Les quatre points d’angle de la Suisse

C’est vers cette borne et les trois autres points d’angle du pays que Valérie Chételat, accompagnatrice en montagne de Bienne, propose des randonnées accompagnées. La borne frontière n° 1, de 1816, près de Chancy (GE), porte sur sa face sud les armoiries du royaume de Sardaigne, qui exista de l’apogée du Moyen Age à 1861 et comprenait notamment des parties de la Savoie, dont Genève faisait partie. L’angle le plus septentrional est signalé par la borne n° 593 près de Bargen, dans le canton de Schaffhouse. Elle est aussi nommée Schwarzer Staa, «pierre noire», car d’ici, on déportait des condamnés vers l’Allemagne. La borne la plus orientale, la n° 29, se dresse sur le Piz Chavalatsch dans le Val Müstair (GR), à 2762 mètres d’altitude. Un chemin de randonnée de montagne y mène. Ces points cardinaux sont entourés d’histoires que Valérie Chételat sait narrer avec éloquence.

Limitées et infinies

On peut se demander s’il existe un endroit sans limites. Dans l’univers, répond Ben Moore, professeur d’astrophysique à l’Université de Zurich. «Depuis le big bang, qui a vu naître la lumière, l’espace, la matière et, avec eux, le monde physique, l’univers s’étend et il est sans limites.» Et qu’y avait-il avant? Le néant, répond, convaincu, l’auteur du livre «Elephants in Space». Voilà qui dépasse à nouveau les limites, celles de notre imagination.

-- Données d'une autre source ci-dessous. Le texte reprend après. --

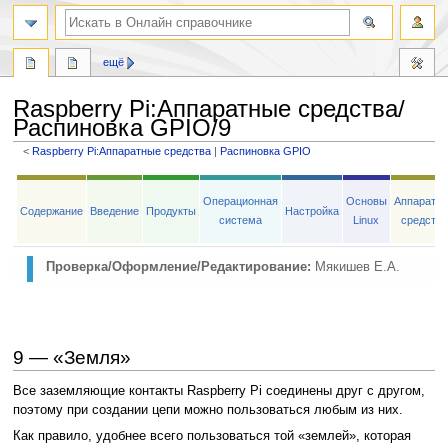
ещё
Raspberry Pi
:
Аппаратные средства/
Распиновка GPIO/9
<
Raspberry Pi:Аппаратные средства
‎ |
Распиновка GPIO
Перейти
Перейти
к
к
Операционная
Основы
Аппаратн
Содержание
Введение
Продукты
Настройка
навигации
поиску
система
Linux
средств
Проверка/Оформление/Редактирование:
Мякишев Е.А.
9 — «Земля»
Все заземляющие контакты Raspberry Pi соединены друг с другом,
поэтому при создании цепи можно пользоваться любым из них.
Как правило, удобнее всего пользоваться той «землей», которая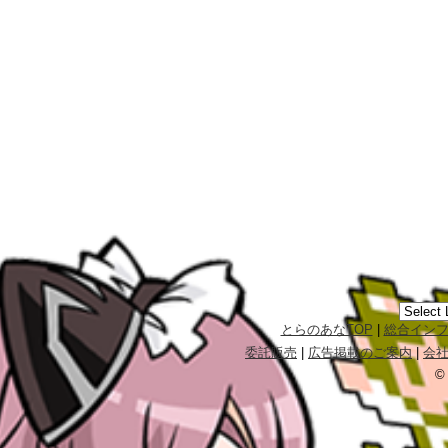
とらのあなTOP
|
総合イン
委託販売
|
広告掲載のご案内
|
会
©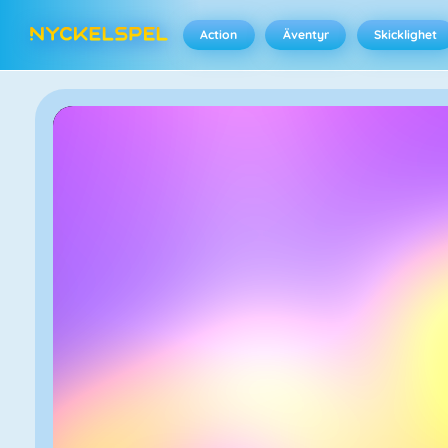
Action
Äventyr
Skicklighet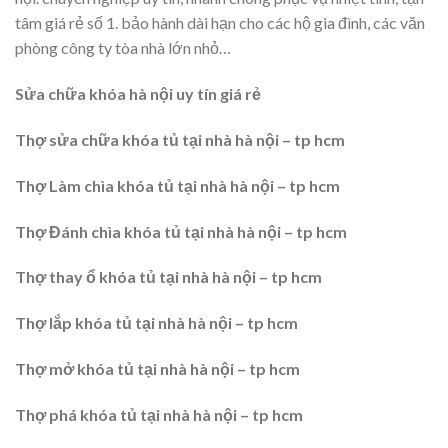
tâm giá rẻ số 1. bảo hành dài hạn cho các hộ gia đình, các văn
phòng công ty tòa nhà lớn nhỏ…
Sửa chữa khóa hà nội uy tín giá rẻ
Thợ sửa chữa khóa tủ tại nhà hà nội – tp hcm
Thợ Làm chìa khóa tủ tại nhà hà nội – tp hcm
Thợ Đánh chìa khóa tủ tại nhà hà nội – tp hcm
Thợ thay ổ khóa tủ tại nhà hà nội – tp hcm
Thợ lắp khóa tủ tại nhà hà nội – tp hcm
Thợ mở khóa tủ tại nhà hà nội – tp hcm
Thợ phá khóa tủ tại nhà hà nội – tp hcm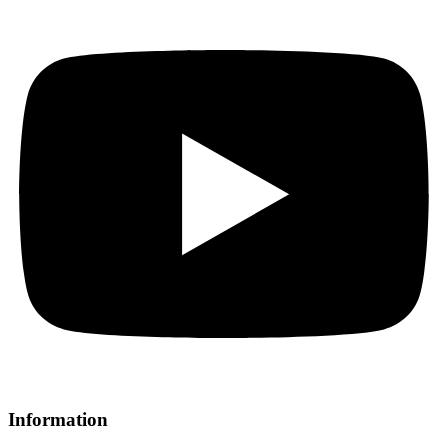
Information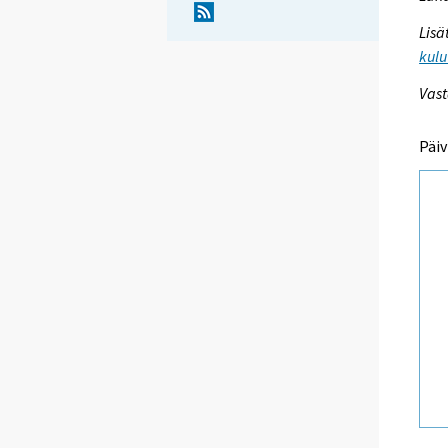
Lisä
kulu
Vast
Päiv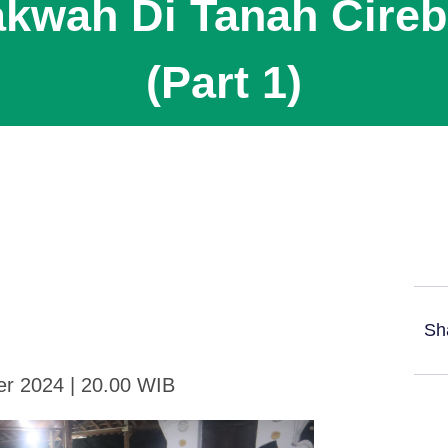
kwah Di Tanah Cire
(Part 1)
Sh
er 2024 | 20.00 WIB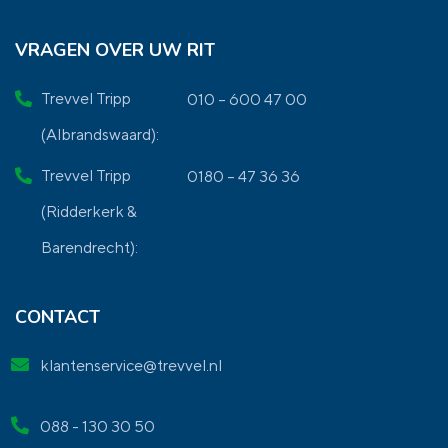
VRAGEN OVER UW RIT
Trevvel Tripp
010 – 600 47 00
(Albrandswaard):
Trevvel Tripp
0180 – 47 36 36
(Ridderkerk &
Barendrecht):
CONTACT
klantenservice@trevvel.nl
088 - 130 30 50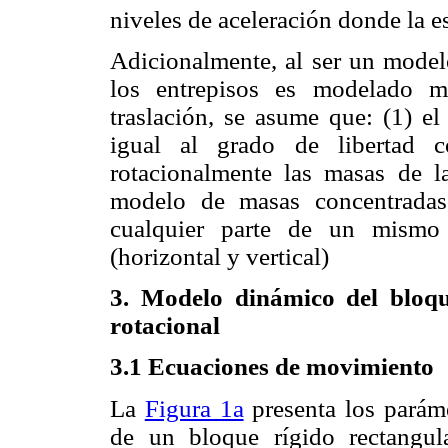
niveles de aceleración donde la e
Adicionalmente, al ser un model
los entrepisos es modelado m
traslación, se asume que: (1) el
igual al grado de libertad c
rotacionalmente las masas de la
modelo de masas concentradas
cualquier parte de un mismo 
(horizontal y vertical)
3. Modelo dinámico del bloqu
rotacional
3.1 Ecuaciones de movimiento
La
Figura 1a
presenta los parám
de un bloque rígido rectangu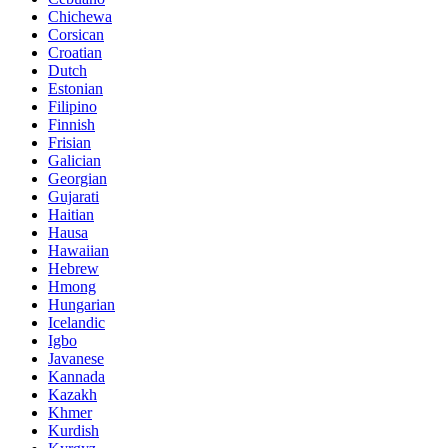
Chichewa
Corsican
Croatian
Dutch
Estonian
Filipino
Finnish
Frisian
Galician
Georgian
Gujarati
Haitian
Hausa
Hawaiian
Hebrew
Hmong
Hungarian
Icelandic
Igbo
Javanese
Kannada
Kazakh
Khmer
Kurdish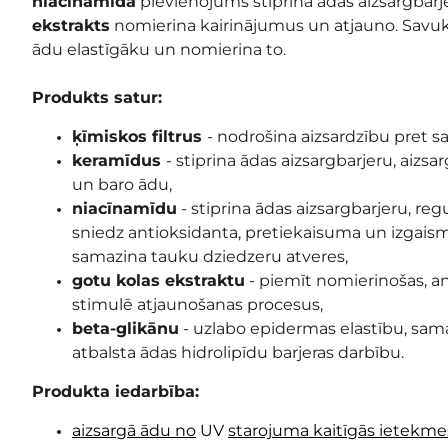
niacinamīda
pievienojums stiprina ādas aizsargbarj
ekstrakts
nomierina kairinājumus un atjauno. Savu
ādu elastīgāku un nomierina to.
Produkts satur:
ķīmiskos filtrus
-
nodrošina aizsardzību pret sa
keramīdus
-
stiprina ādas aizsargbarjeru, aizs
un baro ādu,
niacīnamīdu
-
stiprina ādas aizsargbarjeru, re
sniedz antioksidanta, pretiekaisuma un izgais
samazina tauku dziedzeru atveres,
gotu kolas ekstraktu
-
piemīt nomierinošas, an
stimulē atjaunošanas procesus,
beta-glikānu
-
uzlabo epidermas elastību, sam
atbalsta ādas hidrolipīdu barjeras darbību
.
Produkta iedarbība:
aizsargā ādu no
UV
starojuma kaitīgās ietekme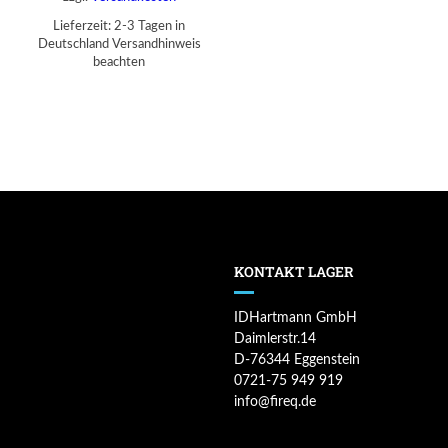
Lieferzeit:
2-3 Tagen in
Deutschland Versandhinweis
beachten
KONTAKT LAGER
IDHartmann GmbH
Daimlerstr.14
D-76344 Eggenstein
0721-75 949 919
info@fireq.de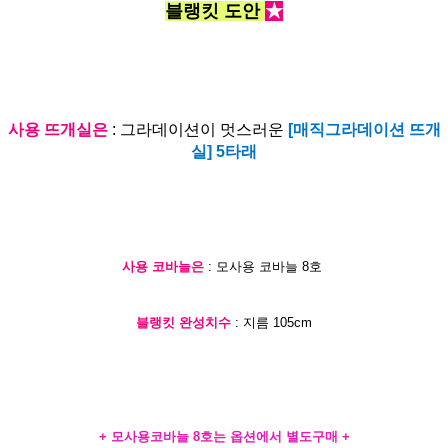
블랭킷 도안
★
사용 뜨개실은
: 그라데이션이 멋스러운
[매직그라데이션 뜨개
실] 5타래
사용 코바늘은
: 모사용 코바늘 8호
블랭킷 완성치수
: 지름 105cm
+ 모사용코바늘 8호는 옵션에서 별도구매 +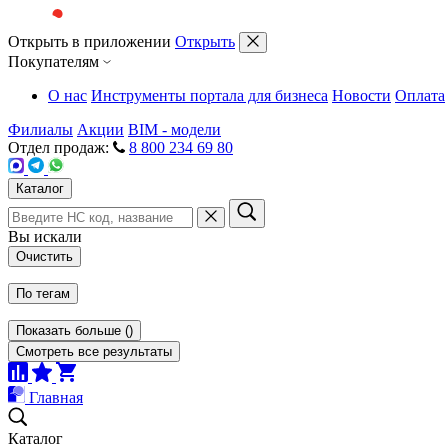
Открыть в приложении
Открыть
Покупателям
О нас
Инструменты портала для бизнеса
Новости
Оплата
Филиалы
Акции
BIM - модели
Отдел продаж:
8 800 234 69 80
Каталог
Вы искали
Очистить
По тегам
Показать больше
(
)
Смотреть все результаты
Главная
Каталог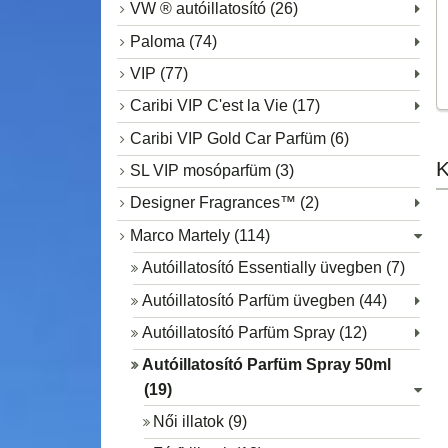
VW ® autóillatosító (26)
Paloma (74)
VIP (77)
Caribi VIP C'est la Vie (17)
Caribi VIP Gold Car Parfüm (6)
K
SL VIP mosóparfüm (3)
Designer Fragrances™ (2)
Marco Martely (114)
Autóillatosító Essentially üvegben (7)
Autóillatosító Parfüm üvegben (44)
Autóillatosító Parfüm Spray (12)
Autóillatosító Parfüm Spray 50ml
(19)
Női illatok (9)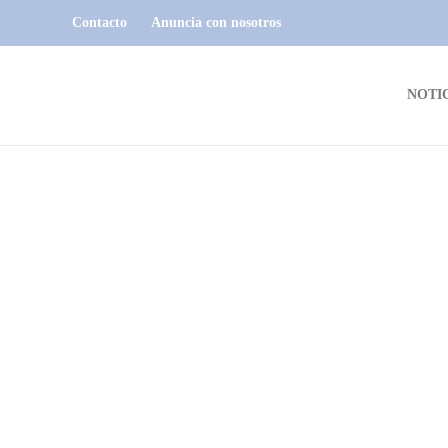
Contacto
Anuncia con nosotros
NOTI
SORTEOS
Sorteo SOJUPEN | 29 de octubre
2024
Dario Izaguirre
,
2 años ago
0
1 min
read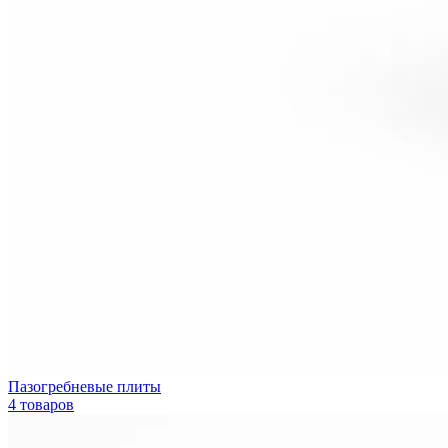
Пазогребневые плиты
4 товаров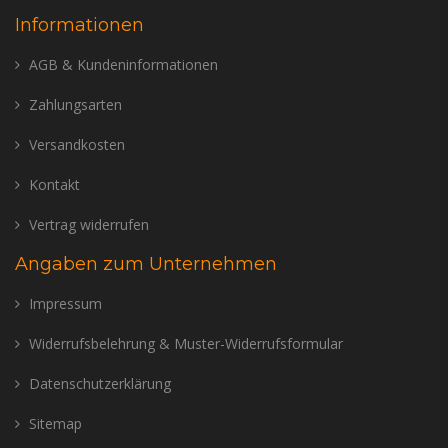
Informationen
AGB & Kundeninformationen
Zahlungsarten
Versandkosten
Kontakt
Vertrag widerrufen
Angaben zum Unternehmen
Impressum
Widerrufsbelehrung & Muster-Widerrufsformular
Datenschutzerklärung
Sitemap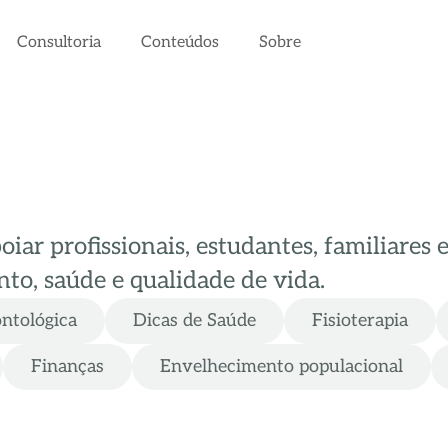
Consultoria
Conteúdos
Sobre
ar profissionais, estudantes, familiares 
to, saúde e qualidade de vida.
ontológica
Dicas de Saúde
Fisioterapia
Finanças
Envelhecimento populacional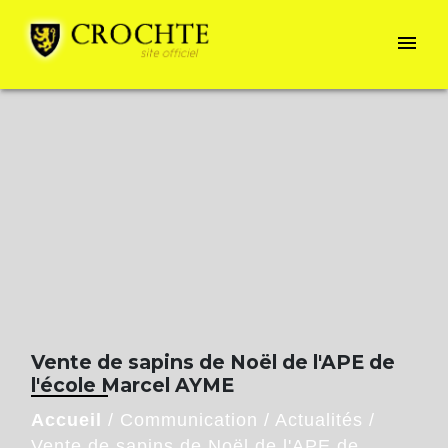
menu
Vente de sapins de Noël de l'APE de
l'école Marcel AYME
Accueil
/
Communication
/
Actualités
/
Vente de sapins de Noël de l'APE de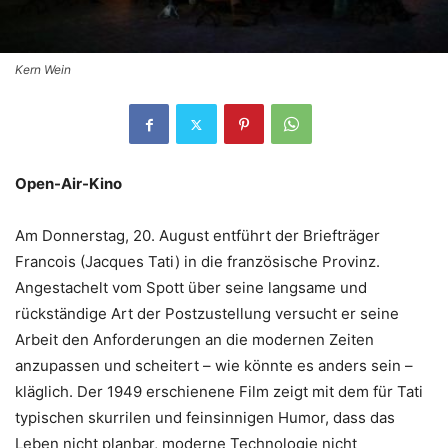
Kern Wein
Open-Air-Kino
Am Donnerstag, 20. August entführt der Briefträger
Francois (Jacques Tati) in die französische Provinz.
Angestachelt vom Spott über seine langsame und
rückständige Art der Postzustellung versucht er seine
Arbeit den Anforderungen an die modernen Zeiten
anzupassen und scheitert – wie könnte es anders sein –
kläglich. Der 1949 erschienene Film zeigt mit dem für Tati
typischen skurrilen und feinsinnigen Humor, dass das
Leben nicht planbar, moderne Technologie nicht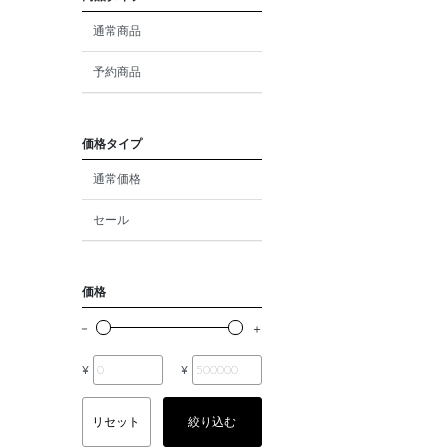
ダイヤモンド
通常商品
モルガナイト
予約商品
クォーツ
エメラルド
価格タイプ
通常価格
パール
セール
ムーンストーン
ルビー
価格
ペリドット
サファイア
¥
¥
トルマリン
リセット
絞り込む
オパール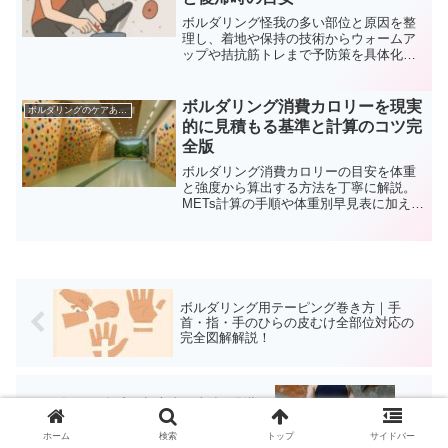
ボルダリング怪我の多い部位と原因を整
理し、着地や保持の技術からウォームア
ップや拮抗筋トレまで予防策を具体化し
ます。応急手当やテーピングの基本、登
攀量の管理と復帰の目安も網羅し、安全
に上達したい人の不安を減らします。
ボルダリング消費カロリーを現実
ボルダリングのケアあれこれ
的に見積もる基準と計算のコツ完
全版
ボルダリング消費カロリーの目安を体重
と強度から算出する方法を丁寧に解説。
METs計算の手順や体重別早見表に加え、
休憩比率の調整やセッション設計の工
夫、食事戦略で消費量を底上げ。計測と
記録で誤差を抑え着実に成果へ導きま
す。減量やボディメイクの目標設定にも
活用。
ボルダリング用テーピング巻き方｜手
首・指・手のひらの皮むけ全部位対応の
完全図解解説！
ボルダリング頻度は初心者の上達に影響
する？時間と回数のバランスによる体力
と技術の変化を分かりやすく解説
ホーム
検索
トップ
サイドバー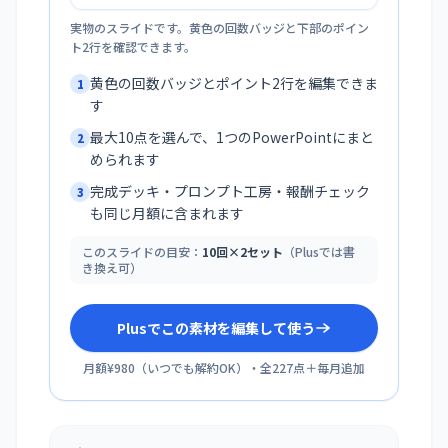
実物のスライドです。黄色の回数バッジと下部のポイン
ト2行を確認できます。
黄色の回数バッジとポイント2行を編集できま
1
す
最大10点を選んで、1つのPowerPointにまと
2
められます
完成デッキ・プロンプト工房・報酬チェック
3
も同じ月額に含まれます
このスライドの目安：
10回×2セット
（Plusでは書
き換え可）
Plusでこの素材を編集して使う
月額¥980
（
いつでも解約OK
）・全
227
点＋毎月追加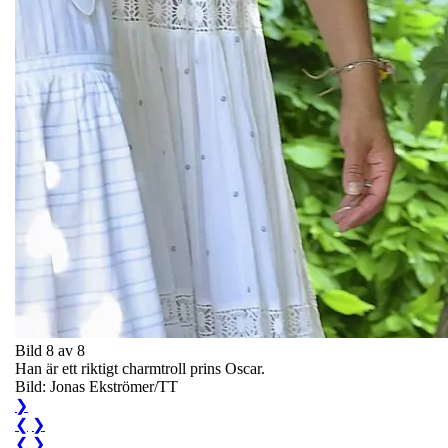
Bild 8 av 8
Han är ett riktigt charmtroll prins Oscar.
Bild: Jonas Ekströmer/TT
❯
❮
❯
❮
❯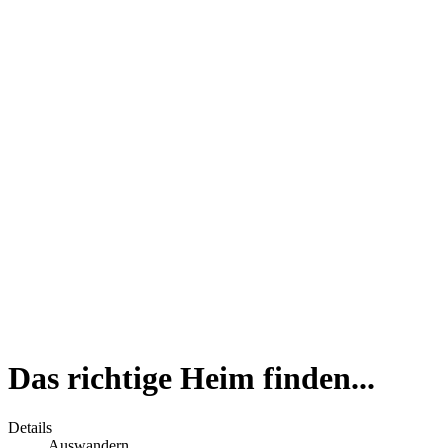
Das richtige Heim finden...
Details
Auswandern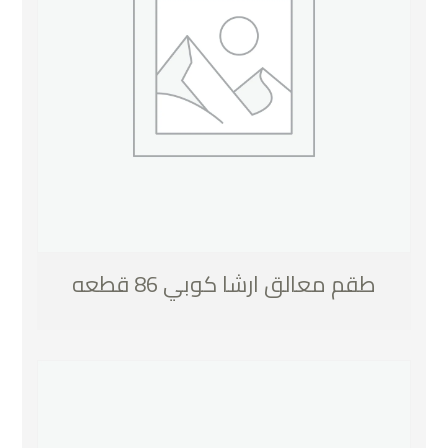
طقم معالق ارشا كوبي 86 قطعه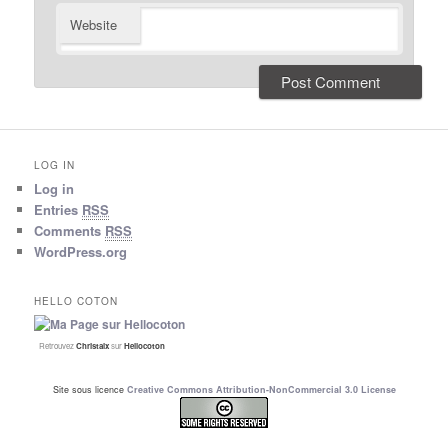
Website
LOG IN
Log in
Entries
RSS
Comments
RSS
WordPress.org
HELLO COTON
Retrouvez
Christalx
sur
Hellocoton
Site sous licence
Creative Commons Attribution-NonCommercial 3.0 License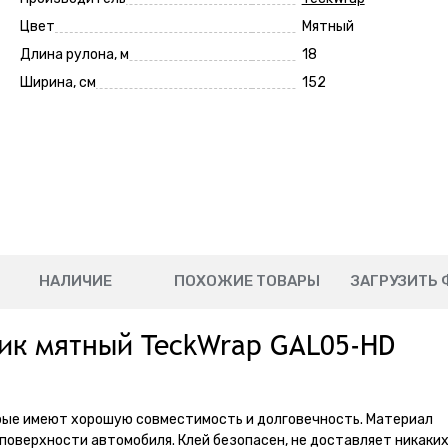
Цвет
Мятный
Длина рулона, м
18
Ширина, см
152
НАЛИЧИЕ
ПОХОЖИЕ ТОВАРЫ
ЗАГРУЗИТЬ 
ик мятный TeckWrap GAL05-HD
орые имеют хорошую совместимость и долговечность. Материал
поверхности автомобиля. Клей безопасен, не доставляет никаки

Mais il existe en effet quelque chose d’illimité: le nombre Pi, qui indique le rapport constant de la circonférence d’un cercle à son diamètre. Et les chiffres qui suivent sa virgule sont infinis. Cette question donne d’ailleurs lieu à une compétition depuis des décennies. Le dernier record atteint est celui de 100 milliards de décimales après la virgule. Certes, ce sont des jeux intellectuels, mais ils montrent à quel point nos capacités cognitives sont à la fois limitées et … sans limites.